Há, portanto, um esforço por parte do governo e entidades representativas, como a Associação Brasileira de Jornalismo Investigativo, Federação Nacional dos Jornalistas (FENAJ), com trabalhos de monitoramento e denúncias contra agressões e violências contra jornalistas, que se complementam, em defesa de uma imprensa livre, plural e independente.

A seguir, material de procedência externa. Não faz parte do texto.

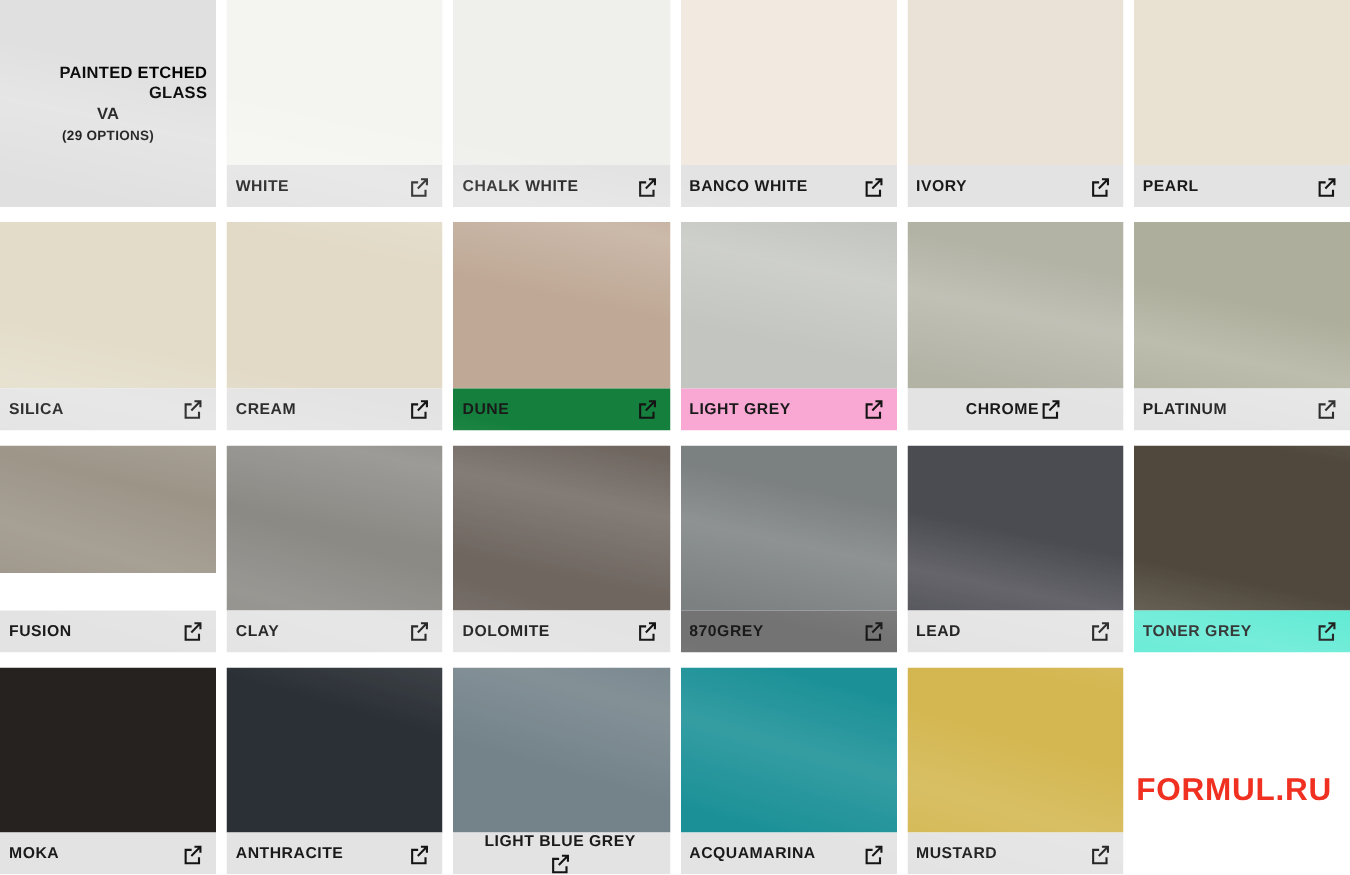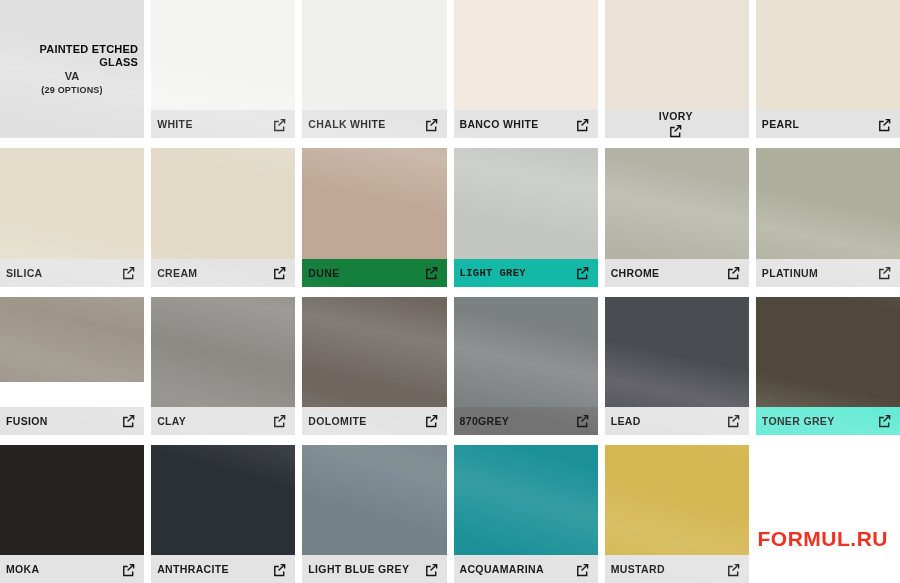--- a/index.html
+++ b/index.html
@@ -127,21 +127,21 @@
     font-weight: bold;
     color: #000000;
     letter-spacing: .2px;
     text-transform: uppercase;
   }
 
   
   #watermark {
     position: absolute;
     right: 12px;
-    bottom: 32px;
+    bottom: 44px;
     z-index: 9;
     font-family: "Liberation Sans", sans-serif;
     font-size: 21px;
     font-weight: bold;
     letter-spacing: .5px;
     color: #f03020;
     pointer-events: none;
     white-space: nowrap;
   }
 </style>
@@ -189,21 +189,21 @@
           <span class="extlink">
             <svg viewBox="0 0 16 16" width="15" height="15" aria-hidden="true">
               <path d="M2.2 4.1 h5.0 v1.5 h-3.5 v8.0 h8.0 v-3.5 h1.5 v5.0 h-11 z" fill="#141414"></path>
               <path d="M9.2 2.0 h5.0 v5.0 h-1.5 v-2.5 l-5.2 5.2 l-1.05 -1.05 l5.2 -5.2 h-2.45 z" fill="#141414"></path>
             </svg>
           </span>
         </div>
       </div>
       <div class="cell">
         <div class="swatch" style="background: rgb(234, 226, 215);"></div>
-        <div class="labelbar" style="background: rgb(227, 227, 227); flex-direction: column;">
+        <div class="labelbar" style="background: rgb(227, 227, 227);">
           <span class="label">IVORY</span>
           <span class="extlink">
             <svg viewBox="0 0 16 16" width="15" height="15" aria-hidden="true">
               <path d="M2.2 4.1 h5.0 v1.5 h-3.5 v8.0 h8.0 v-3.5 h1.5 v5.0 h-11 z" fill="#141414"></path>
               <path d="M9.2 2.0 h5.0 v5.0 h-1.5 v-2.5 l-5.2 5.2 l-1.05 -1.05 l5.2 -5.2 h-2.45 z" fill="#141414"></path>
             </svg>
           </span>
         </div>
       </div>
       <div class="cell">
@@ -249,33 +249,33 @@
           <span class="extlink">
             <svg viewBox="0 0 16 16" width="15" height="15" aria-hidden="true">
               <path d="M2.2 4.1 h5.0 v1.5 h-3.5 v8.0 h8.0 v-3.5 h1.5 v5.0 h-11 z" fill="#141414"></path>
               <path d="M9.2 2.0 h5.0 v5.0 h-1.5 v-2.5 l-5.2 5.2 l-1.05 -1.05 l5.2 -5.2 h-2.45 z" fill="#141414"></path>
             </svg>
           </span>
         </div>
       </div>
       <div class="cell">
         <div class="swatch" style="background: rgb(195, 197, 192);"></div>
-        <div class="labelbar" style="background: #14b8a6; font-family: Liberation Mono, monospace;">
+        <div class="labelbar" style="background: #f9a8d4;">
           <span class="label">LIGHT GREY</span>
           <span class="extlink">
             <svg viewBox="0 0 16 16" width="15" height="15" aria-hidden="true">
               <path d="M2.2 4.1 h5.0 v1.5 h-3.5 v8.0 h8.0 v-3.5 h1.5 v5.0 h-11 z" fill="#141414"></path>
               <path d="M9.2 2.0 h5.0 v5.0 h-1.5 v-2.5 l-5.2 5.2 l-1.05 -1.05 l5.2 -5.2 h-2.45 z" fill="#141414"></path>
             </svg>
           </span>
         </div>
       </div>
       <div class="cell">
         <div class="swatch" style="background: rgb(178, 178, 165);"></div>
-        <div class="labelbar" style="background: rgb(227, 227, 227);">
+        <div class="labelbar" style="background: rgb(227, 227, 227); justify-content: center;">
           <span class="label">CHROME</span>
           <span class="extlink">
             <svg viewBox="0 0 16 16" width="15" height="15" aria-hidden="true">
               <path d="M2.2 4.1 h5.0 v1.5 h-3.5 v8.0 h8.0 v-3.5 h1.5 v5.0 h-11 z" fill="#141414"></path>
               <path d="M9.2 2.0 h5.0 v5.0 h-1.5 v-2.5 l-5.2 5.2 l-1.05 -1.05 l5.2 -5.2 h-2.45 z" fill="#141414"></path>
             </svg>
           </span>
         </div>
       </div>
       <div class="cell">
@@ -381,21 +381,21 @@
           <span class="extlink">
             <svg viewBox="0 0 16 16" width="15" height="15" aria-hidden="true">
               <path d="M2.2 4.1 h5.0 v1.5 h-3.5 v8.0 h8.0 v-3.5 h1.5 v5.0 h-11 z" fill="#141414"></path>
               <path d="M9.2 2.0 h5.0 v5.0 h-1.5 v-2.5 l-5.2 5.2 l-1.05 -1.05 l5.2 -5.2 h-2.45 z" fill="#141414"></path>
             </svg>
           </span>
         </div>
       </div>
       <div class="cell">
         <div class="swatch" style="background: rgb(116, 131, 138);"></div>
-        <div class="labelbar" style="background: rgb(227, 227, 227);">
+        <div class="labelbar" style="background: rgb(227, 227, 227); flex-direction: column;">
           <span class="label">LIGHT BLUE GREY</span>
           <span class="extlink">
             <svg viewBox="0 0 16 16" width="15" height="15" aria-hidden="true">
               <path d="M2.2 4.1 h5.0 v1.5 h-3.5 v8.0 h8.0 v-3.5 h1.5 v5.0 h-11 z" fill="#141414"></path>
               <path d="M9.2 2.0 h5.0 v5.0 h-1.5 v-2.5 l-5.2 5.2 l-1.05 -1.05 l5.2 -5.2 h-2.45 z" fill="#141414"></path>
             </svg>
           </span>
         </div>
       </div>
       <div class="cell">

O relatório de 2022 da Abraji (Associação Brasileira de Jornalismo Investigativo) não apenas constata e analisa os dados como também faz um conjunto de propostas aos jornalistas (como “denunciar as agressões sofridas dentro e fora das redes sociais, levando ao conhecimento das autoridades e das organizações para as quais trabalham, combatendo a normalização e estigmatização desse tipo de violência”), aos meios de comunicação (que “zelem pela integridade dos jornalistas e combatam a autocensura no cotidiano das redações”) e ao poder público, nesse caso, entre outras, para que se avance em “propostas legislativas que protejam o trabalho de profissionais da imprensa, em atenção aos parâmetros internacionais de proteção dos direitos humanos”. (relatório disponível em https://abraji.org.br/publicacoes/monitoramento-de-ataques-a-jornalistas-no-brasil-relatorio-2022).
Liberdade e democracia são inseparáveis e a imprensa livre e plural tem um papel fundamental nesse sentido.